First let’s make sure we don’t get confused between oil pastels and the other type of pastel –chalk pastel. Both oil and chalk pastels are small size chunks about 1 to 2″ long and about 1/2″ thick. Chalk pastels are mostly pigment loosely held together with a small amount of binder. They are fragile when you use them, and fragile once applied to a surface. These need toothy surfaces to grab the chalky particles, and will not work at all on smooth glossy surfaces.
Oil pastels have a lovely creamy quality when applied to a surface, feeling (and looking) somewhere between lipstick and crayon. They are made with wax and oil, so they always stay workable, but do dry enough to be stable, and stay on the surface fairly well. Since they are always workable it is recommended to either frame them behind glass or spray fix them with any clear fixative when your image is finished. Oil pastels can be applied on just about any surface, whether absorbent or non-absorbent, matte or glossy, smooth or textured, painted or unpainted.

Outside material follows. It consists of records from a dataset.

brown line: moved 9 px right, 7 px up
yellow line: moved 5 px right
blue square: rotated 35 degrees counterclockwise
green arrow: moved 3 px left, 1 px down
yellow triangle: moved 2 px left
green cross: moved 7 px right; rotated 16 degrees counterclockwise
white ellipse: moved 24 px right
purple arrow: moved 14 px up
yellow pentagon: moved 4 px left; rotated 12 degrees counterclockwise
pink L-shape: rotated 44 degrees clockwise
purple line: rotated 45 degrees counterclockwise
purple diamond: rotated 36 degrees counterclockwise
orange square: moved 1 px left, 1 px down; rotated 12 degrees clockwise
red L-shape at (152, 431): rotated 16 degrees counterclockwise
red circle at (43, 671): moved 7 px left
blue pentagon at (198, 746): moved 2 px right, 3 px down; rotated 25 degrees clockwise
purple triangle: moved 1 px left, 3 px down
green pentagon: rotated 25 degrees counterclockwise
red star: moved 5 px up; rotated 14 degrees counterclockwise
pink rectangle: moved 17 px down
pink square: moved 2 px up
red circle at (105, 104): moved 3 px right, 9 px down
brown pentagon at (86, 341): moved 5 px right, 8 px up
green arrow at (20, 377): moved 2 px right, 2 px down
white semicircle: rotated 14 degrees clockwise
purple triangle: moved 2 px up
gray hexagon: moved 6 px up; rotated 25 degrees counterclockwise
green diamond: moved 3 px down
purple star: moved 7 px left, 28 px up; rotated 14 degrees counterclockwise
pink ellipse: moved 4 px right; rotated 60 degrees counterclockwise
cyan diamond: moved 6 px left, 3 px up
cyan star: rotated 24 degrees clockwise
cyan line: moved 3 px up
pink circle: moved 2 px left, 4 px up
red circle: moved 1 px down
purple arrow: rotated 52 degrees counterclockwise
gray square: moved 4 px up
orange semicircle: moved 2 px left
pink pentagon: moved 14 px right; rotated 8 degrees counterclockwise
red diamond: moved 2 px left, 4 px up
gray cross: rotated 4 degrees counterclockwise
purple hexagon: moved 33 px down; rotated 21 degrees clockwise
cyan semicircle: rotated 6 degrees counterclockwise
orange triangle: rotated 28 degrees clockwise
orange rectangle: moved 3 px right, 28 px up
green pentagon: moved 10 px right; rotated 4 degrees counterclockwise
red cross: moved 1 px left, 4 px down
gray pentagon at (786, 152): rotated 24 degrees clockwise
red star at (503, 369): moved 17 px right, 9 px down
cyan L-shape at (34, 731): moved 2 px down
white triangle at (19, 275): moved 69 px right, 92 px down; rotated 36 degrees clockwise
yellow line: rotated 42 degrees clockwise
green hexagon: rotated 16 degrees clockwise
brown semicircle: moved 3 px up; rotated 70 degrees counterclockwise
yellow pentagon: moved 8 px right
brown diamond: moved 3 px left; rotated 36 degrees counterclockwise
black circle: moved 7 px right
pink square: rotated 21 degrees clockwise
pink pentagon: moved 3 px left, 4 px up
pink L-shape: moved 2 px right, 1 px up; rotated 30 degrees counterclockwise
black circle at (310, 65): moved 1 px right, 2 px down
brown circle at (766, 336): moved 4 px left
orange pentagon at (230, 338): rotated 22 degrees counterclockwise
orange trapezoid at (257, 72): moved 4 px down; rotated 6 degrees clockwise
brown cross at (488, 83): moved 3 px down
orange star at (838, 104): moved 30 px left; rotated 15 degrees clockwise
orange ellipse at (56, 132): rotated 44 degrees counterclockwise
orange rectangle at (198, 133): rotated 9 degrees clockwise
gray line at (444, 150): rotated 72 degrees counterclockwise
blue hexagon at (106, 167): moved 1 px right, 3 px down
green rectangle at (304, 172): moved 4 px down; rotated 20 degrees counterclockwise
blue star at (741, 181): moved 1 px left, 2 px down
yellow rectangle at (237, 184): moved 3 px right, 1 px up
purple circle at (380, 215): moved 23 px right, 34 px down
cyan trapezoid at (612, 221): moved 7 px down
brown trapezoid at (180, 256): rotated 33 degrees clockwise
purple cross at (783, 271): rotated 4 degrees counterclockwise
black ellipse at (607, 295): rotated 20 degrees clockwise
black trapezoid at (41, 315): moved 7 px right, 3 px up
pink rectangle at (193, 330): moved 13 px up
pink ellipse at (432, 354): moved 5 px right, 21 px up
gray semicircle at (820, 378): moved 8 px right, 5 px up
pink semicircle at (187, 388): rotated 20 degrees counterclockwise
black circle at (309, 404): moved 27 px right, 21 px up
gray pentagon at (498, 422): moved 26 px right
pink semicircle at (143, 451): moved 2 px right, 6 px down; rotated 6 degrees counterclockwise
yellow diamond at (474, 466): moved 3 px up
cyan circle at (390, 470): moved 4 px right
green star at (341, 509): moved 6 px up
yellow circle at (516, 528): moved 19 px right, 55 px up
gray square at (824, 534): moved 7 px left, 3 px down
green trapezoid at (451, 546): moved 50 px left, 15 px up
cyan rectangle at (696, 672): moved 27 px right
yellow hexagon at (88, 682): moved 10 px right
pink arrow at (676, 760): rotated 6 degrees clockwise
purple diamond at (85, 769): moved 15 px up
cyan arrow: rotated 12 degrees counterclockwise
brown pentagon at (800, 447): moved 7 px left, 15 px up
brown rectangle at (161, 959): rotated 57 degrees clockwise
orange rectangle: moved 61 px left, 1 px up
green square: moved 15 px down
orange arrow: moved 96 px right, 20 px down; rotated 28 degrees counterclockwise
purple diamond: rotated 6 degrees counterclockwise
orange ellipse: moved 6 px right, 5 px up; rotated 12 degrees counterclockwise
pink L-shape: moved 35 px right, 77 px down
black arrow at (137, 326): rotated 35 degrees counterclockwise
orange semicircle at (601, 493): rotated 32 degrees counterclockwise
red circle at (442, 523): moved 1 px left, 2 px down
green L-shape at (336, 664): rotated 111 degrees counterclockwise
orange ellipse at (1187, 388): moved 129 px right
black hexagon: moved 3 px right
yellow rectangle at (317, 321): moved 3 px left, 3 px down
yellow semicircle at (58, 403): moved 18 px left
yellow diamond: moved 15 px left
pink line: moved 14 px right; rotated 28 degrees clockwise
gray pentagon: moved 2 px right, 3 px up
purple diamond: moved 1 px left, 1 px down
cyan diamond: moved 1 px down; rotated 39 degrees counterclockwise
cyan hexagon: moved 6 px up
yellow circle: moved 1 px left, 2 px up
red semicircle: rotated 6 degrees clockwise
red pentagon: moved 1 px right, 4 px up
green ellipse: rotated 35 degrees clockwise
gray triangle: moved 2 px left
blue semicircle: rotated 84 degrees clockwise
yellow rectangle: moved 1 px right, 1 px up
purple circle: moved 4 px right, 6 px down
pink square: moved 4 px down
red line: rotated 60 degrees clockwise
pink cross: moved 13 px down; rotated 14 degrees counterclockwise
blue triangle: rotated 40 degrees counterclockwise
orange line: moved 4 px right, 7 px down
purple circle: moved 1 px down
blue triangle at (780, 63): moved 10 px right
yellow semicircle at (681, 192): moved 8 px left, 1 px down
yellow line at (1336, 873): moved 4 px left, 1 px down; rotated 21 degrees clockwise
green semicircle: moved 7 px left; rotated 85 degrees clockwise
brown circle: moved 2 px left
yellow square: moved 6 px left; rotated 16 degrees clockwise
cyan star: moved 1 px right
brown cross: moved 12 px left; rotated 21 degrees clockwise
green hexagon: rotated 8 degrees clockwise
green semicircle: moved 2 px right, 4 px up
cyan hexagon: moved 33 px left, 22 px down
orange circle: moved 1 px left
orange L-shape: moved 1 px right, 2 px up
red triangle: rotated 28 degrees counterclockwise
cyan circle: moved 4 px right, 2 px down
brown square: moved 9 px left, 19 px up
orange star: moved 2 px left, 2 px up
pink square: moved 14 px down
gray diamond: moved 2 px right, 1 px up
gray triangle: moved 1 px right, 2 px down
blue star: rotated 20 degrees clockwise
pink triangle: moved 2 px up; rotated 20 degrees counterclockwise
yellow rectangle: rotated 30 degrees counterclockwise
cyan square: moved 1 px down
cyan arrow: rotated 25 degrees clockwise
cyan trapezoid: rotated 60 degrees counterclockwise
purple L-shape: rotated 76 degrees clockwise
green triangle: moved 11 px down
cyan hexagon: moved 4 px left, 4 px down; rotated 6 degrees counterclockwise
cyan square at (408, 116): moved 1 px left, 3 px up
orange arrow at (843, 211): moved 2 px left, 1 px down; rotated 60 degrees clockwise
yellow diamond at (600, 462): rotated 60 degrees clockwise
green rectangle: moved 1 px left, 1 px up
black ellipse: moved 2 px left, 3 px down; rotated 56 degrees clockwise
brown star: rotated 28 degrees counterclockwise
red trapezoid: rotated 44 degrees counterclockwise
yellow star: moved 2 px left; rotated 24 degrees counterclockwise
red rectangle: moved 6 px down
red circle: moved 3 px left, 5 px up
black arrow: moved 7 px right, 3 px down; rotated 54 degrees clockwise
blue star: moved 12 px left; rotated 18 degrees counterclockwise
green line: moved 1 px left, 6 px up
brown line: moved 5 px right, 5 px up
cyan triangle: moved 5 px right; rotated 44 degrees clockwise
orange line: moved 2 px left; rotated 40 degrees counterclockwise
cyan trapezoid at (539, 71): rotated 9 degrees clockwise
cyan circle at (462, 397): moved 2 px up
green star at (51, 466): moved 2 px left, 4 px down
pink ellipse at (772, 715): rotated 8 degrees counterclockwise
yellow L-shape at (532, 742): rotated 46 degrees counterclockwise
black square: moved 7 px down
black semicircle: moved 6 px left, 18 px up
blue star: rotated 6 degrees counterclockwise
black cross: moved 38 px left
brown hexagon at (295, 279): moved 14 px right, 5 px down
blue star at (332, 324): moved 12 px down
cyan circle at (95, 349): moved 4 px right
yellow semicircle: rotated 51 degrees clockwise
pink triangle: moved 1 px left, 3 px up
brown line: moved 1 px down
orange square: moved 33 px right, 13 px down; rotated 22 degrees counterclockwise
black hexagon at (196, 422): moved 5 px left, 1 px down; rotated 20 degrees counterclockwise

My favorite surface for using oil pastels is a smooth Bristol cardstock. Oil pastels are fairly small in size, and are best for small size applications. There are ways to make your own oil pastels in larger sizes, but I found that I liked using them as drawing materials in the small size they come in, which fit my hand better, and are easily portable. I like to use them for outdoor landscape work, creating a small (8” x 10”) painting, then using that small size painting as a model to later enlarge in my studio to an acrylic or oil paint work on canvas.
Above is a 24″ x 30″ painting I made using acrylic on canvas, based on the 8″ x 10″ oil pastel model below.
Working on a smooth surface means I can use one of my favorite techniques; scraping back the oil pastel to reveal the original surface or underlying layers of oil pastel. I like to build up layers of colors, one on top of the other, then using a slanted blade x-acto knife, I carefully scrape off one color after another until I like the way it looks. The knife can scratch in white lines if you scratch deep enough to the original surface. You can also blend them with a small amount of solvent on a brush and work into them like oil paints. I like the fact that oil pastels are non-toxic, so prefer to blend with my finger and skip the solvent. You can also purchase blending sticks, but fingers are warm and can blend easier. If you do use solvent you may want to work on a surface that is sealed by priming with gesso.
There are different brands of oil pastels, and each one has a different quality of creaminess. Since I like to build up layers, I avoid using Neopastels, which are gooey as lipstick, and don’t tack up quickly enough to allow multiple layers. My favorite brand is Holbein and they make a super wide range of colors.
The oil pastels can make a mess on your hands, but are easily cleaned off using a baby-wipe. You can also use baby oil and a paper towel, but baby-wipes are super convenience especially if painting outdoors.
Avoid leaving oil pastels out in hot sun for long periods of time, or stored where they will be exposed to very hot temperatures. I left mine in the back of a car for three days while living in Phoenix in the summer where temperatures outside get to 120 degrees. This meant that temperatures were even hotter inside the car. The oil in the pastels bled out leaving a pile of chalk dust, that could not be used anymore.
Try them! Happy painting with pastels!